Computer Science – Areas to Work
As a discipline, computer science spans a range of topics from theoretical studies of algorithms and the limits of computation to the practical issues of implementing computing systems in hardware and software. CSAB, formerly called Computing Sciences Accreditation Board—which is made up of representatives of the Association for Computing Machinery (ACM), and the IEEE Computer Society (IEEE CS) identifies four areas that it considers crucial to the discipline of computer science: theory of computation, algorithms and data structures, programming methodology and languages, and computer elements and architecture. In addition to these four areas, CSAB also identifies fields such as software engineering, artificial intelligence, computer networking and communication, database systems, parallel computation, distributed computation, human–computer interaction, computer graphics, operating systems, and numerical and symbolic computation as being important areas of computer science.
Theoretical computer science
Theoretical Computer Science is mathematical and abstract in spirit, but it derives its motivation from practical and everyday computation. Its aim is to understand the nature of computation and, as a consequence of this understanding, provide more efficient methodologies.

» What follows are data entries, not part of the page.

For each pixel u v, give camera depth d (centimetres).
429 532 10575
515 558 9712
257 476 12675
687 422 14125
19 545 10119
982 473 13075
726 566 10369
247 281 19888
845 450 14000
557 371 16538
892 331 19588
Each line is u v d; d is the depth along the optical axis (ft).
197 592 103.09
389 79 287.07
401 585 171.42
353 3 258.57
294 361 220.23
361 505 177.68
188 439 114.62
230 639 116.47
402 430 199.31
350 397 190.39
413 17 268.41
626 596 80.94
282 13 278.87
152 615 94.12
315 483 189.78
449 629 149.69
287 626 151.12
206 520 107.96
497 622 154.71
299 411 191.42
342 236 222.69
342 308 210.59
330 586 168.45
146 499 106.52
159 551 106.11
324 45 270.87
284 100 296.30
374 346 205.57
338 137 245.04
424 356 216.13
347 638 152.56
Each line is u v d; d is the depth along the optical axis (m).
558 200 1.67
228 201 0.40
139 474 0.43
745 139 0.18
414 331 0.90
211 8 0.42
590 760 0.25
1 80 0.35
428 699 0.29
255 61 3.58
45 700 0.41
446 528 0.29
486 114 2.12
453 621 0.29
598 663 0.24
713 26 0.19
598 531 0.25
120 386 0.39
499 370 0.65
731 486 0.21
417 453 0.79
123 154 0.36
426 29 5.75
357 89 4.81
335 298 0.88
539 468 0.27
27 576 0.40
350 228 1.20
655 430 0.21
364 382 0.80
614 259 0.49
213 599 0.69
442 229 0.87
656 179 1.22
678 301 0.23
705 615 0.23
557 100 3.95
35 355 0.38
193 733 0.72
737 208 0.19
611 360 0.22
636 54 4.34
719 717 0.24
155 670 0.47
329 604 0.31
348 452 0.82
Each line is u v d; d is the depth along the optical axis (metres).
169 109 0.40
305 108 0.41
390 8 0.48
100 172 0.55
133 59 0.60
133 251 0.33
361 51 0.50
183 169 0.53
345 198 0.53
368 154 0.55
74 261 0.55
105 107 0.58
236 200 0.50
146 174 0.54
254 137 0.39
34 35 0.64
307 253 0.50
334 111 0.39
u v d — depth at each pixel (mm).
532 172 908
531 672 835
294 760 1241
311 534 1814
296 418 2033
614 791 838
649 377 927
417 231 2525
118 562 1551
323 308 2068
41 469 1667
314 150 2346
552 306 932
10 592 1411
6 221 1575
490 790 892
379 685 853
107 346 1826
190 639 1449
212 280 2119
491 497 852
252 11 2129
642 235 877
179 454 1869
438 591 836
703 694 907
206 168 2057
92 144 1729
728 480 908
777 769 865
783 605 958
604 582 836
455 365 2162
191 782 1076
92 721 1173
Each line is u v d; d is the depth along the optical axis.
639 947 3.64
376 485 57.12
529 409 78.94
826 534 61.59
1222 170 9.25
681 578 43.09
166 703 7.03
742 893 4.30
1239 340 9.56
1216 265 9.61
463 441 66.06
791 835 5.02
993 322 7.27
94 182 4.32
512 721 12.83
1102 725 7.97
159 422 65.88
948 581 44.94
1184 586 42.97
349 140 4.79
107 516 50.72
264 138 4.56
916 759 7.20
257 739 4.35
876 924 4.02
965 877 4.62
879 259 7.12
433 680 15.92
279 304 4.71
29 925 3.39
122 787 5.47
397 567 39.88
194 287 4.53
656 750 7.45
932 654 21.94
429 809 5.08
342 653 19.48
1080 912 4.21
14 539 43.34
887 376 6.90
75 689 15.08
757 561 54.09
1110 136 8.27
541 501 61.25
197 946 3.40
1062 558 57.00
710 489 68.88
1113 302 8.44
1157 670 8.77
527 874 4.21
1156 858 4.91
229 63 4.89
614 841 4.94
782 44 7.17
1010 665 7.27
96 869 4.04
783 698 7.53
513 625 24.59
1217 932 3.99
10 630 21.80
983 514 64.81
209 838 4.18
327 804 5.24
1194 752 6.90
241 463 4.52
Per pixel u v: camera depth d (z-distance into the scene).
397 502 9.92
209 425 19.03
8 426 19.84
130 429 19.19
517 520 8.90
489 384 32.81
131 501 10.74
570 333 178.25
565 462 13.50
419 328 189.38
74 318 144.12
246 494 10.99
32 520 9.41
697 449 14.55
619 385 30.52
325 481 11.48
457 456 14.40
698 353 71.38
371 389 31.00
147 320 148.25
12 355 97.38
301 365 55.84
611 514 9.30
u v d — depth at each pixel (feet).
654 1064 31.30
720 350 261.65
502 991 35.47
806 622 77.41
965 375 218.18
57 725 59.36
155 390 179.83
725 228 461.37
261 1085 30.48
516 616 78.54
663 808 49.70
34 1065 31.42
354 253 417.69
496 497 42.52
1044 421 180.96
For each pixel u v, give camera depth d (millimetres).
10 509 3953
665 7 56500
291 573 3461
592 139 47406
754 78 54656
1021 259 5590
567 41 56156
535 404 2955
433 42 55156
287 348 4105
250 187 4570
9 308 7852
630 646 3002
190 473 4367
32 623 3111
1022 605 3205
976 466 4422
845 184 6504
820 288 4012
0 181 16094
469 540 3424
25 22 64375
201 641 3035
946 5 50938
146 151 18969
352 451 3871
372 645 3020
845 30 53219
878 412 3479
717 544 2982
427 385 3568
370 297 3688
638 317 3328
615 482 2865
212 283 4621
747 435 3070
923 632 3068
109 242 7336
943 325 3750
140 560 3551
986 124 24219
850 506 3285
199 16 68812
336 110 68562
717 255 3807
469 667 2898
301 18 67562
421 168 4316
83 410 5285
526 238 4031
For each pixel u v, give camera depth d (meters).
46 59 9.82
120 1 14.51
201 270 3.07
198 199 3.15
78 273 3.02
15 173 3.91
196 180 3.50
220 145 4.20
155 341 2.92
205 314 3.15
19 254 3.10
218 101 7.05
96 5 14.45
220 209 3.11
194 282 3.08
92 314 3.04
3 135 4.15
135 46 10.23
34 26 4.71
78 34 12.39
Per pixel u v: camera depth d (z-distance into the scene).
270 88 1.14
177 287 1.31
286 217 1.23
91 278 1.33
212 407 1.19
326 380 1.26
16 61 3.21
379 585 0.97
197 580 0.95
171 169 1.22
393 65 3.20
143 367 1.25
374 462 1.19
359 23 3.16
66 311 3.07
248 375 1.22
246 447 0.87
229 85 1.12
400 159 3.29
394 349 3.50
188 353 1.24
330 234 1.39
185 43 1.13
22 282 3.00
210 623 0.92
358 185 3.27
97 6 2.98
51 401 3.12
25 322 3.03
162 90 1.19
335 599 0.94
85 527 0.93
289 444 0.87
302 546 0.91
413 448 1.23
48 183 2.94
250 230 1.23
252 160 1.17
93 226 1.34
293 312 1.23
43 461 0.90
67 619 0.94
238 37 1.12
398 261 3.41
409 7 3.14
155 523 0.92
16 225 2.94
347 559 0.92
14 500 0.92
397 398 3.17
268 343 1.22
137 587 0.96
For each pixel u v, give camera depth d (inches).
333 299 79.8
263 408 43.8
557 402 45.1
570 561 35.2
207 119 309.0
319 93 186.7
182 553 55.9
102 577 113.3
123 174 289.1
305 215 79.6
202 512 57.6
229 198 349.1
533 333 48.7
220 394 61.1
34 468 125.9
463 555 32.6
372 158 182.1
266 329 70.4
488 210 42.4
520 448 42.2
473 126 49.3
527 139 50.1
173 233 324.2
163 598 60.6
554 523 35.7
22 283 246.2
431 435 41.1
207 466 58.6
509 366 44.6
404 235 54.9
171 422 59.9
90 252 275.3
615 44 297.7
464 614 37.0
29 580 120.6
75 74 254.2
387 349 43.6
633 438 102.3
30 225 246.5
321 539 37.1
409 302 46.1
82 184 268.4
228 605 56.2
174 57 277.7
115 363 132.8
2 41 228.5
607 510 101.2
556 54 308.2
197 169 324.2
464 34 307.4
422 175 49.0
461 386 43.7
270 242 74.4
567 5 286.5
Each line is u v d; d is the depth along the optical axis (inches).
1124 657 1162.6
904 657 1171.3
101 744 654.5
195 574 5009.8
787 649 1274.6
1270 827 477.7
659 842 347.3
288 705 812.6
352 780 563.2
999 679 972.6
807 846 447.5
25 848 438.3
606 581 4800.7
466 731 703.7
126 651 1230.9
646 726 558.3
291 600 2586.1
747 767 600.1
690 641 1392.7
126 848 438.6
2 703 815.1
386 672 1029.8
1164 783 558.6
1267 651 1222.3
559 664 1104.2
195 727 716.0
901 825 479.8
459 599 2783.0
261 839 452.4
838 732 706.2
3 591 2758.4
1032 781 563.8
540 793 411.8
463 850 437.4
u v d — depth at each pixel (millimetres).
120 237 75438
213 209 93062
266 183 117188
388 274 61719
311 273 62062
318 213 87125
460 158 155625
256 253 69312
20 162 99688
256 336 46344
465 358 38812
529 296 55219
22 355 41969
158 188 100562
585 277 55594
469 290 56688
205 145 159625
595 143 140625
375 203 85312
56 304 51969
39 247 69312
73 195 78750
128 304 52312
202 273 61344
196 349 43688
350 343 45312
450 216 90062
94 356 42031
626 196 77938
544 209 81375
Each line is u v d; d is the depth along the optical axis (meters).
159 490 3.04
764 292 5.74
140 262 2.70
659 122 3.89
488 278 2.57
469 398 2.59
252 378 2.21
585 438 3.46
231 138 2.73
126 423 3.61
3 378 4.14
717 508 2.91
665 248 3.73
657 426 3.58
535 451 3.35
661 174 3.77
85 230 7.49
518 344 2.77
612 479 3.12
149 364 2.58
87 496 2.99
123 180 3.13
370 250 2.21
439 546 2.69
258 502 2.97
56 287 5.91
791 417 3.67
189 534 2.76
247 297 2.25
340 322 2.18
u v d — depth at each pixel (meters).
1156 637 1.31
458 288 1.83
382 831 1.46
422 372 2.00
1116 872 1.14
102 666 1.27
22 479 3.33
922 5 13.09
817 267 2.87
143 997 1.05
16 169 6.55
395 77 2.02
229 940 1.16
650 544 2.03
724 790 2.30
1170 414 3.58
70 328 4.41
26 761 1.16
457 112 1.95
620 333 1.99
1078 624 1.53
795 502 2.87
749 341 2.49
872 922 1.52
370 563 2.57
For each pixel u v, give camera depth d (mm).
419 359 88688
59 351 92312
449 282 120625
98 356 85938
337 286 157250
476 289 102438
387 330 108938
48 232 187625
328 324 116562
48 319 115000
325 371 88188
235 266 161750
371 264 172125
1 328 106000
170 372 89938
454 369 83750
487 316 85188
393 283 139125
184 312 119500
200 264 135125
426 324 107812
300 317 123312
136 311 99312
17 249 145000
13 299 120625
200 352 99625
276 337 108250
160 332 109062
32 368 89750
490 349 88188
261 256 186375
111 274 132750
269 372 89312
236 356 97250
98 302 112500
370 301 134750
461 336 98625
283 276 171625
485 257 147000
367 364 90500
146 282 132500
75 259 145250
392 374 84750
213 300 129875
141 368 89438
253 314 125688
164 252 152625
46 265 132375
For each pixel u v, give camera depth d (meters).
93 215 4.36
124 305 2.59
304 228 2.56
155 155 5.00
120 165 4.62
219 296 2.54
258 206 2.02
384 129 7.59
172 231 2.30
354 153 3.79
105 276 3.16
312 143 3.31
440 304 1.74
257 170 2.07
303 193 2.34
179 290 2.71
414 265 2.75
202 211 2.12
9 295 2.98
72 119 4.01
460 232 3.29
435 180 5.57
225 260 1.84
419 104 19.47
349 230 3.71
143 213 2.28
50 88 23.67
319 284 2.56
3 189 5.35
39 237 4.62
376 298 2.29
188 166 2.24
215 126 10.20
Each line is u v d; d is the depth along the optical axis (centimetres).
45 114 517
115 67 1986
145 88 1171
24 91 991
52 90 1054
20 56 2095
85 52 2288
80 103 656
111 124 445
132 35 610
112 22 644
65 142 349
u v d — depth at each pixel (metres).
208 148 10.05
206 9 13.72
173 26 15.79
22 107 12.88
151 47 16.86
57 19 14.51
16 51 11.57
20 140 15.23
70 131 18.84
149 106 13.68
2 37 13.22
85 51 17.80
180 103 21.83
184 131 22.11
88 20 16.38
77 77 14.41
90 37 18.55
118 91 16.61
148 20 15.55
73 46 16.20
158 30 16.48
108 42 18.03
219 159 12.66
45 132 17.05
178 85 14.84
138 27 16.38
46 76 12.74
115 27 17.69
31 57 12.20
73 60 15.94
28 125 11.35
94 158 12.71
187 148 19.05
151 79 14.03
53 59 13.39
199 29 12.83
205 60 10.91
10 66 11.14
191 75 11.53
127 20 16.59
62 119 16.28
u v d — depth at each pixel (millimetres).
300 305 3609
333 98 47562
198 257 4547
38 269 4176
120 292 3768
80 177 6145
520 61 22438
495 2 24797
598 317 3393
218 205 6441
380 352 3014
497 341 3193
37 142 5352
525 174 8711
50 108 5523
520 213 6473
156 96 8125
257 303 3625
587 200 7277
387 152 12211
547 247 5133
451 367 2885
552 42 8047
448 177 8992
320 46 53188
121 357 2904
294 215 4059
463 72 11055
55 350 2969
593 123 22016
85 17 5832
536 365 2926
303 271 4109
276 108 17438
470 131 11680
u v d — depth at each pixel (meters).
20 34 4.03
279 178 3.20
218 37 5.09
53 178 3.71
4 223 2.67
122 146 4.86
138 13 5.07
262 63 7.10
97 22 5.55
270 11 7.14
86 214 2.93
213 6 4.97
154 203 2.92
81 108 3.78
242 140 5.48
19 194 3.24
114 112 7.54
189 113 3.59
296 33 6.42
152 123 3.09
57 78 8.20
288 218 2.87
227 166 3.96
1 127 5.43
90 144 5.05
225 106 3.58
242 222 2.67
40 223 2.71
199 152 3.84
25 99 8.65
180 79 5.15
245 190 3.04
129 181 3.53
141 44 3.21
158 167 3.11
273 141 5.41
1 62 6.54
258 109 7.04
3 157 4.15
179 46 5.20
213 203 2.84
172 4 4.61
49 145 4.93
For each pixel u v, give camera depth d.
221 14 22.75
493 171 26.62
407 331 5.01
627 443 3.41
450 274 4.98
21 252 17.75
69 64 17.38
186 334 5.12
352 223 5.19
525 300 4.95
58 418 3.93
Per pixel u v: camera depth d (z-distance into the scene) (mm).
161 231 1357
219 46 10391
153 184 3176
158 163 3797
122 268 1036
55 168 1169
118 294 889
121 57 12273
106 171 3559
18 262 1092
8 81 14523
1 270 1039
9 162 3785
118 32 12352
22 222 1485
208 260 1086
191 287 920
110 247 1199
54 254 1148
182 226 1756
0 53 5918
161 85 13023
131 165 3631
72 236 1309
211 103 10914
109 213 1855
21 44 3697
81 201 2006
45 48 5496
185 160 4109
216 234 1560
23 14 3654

All papers introducing or studying mathematical, logic and formal concepts and methods are welcome, provided that their motivation is clearly drawn from the field of computing.
Theory of computation
According to Peter Denning, the fundamental question underlying computer science is, “What can be (efficiently) automated?” Theory of computation is focused on answering fundamental questions about what can be computed and what amount of resources are required to perform those computations. In an effort to answer the first question, computability theory examines which computational problems are solvable on various theoretical models of computation. The second question is addressed by computational complexity theory, which studies the time and space costs associated with different approaches to solving a multitude of computational problems.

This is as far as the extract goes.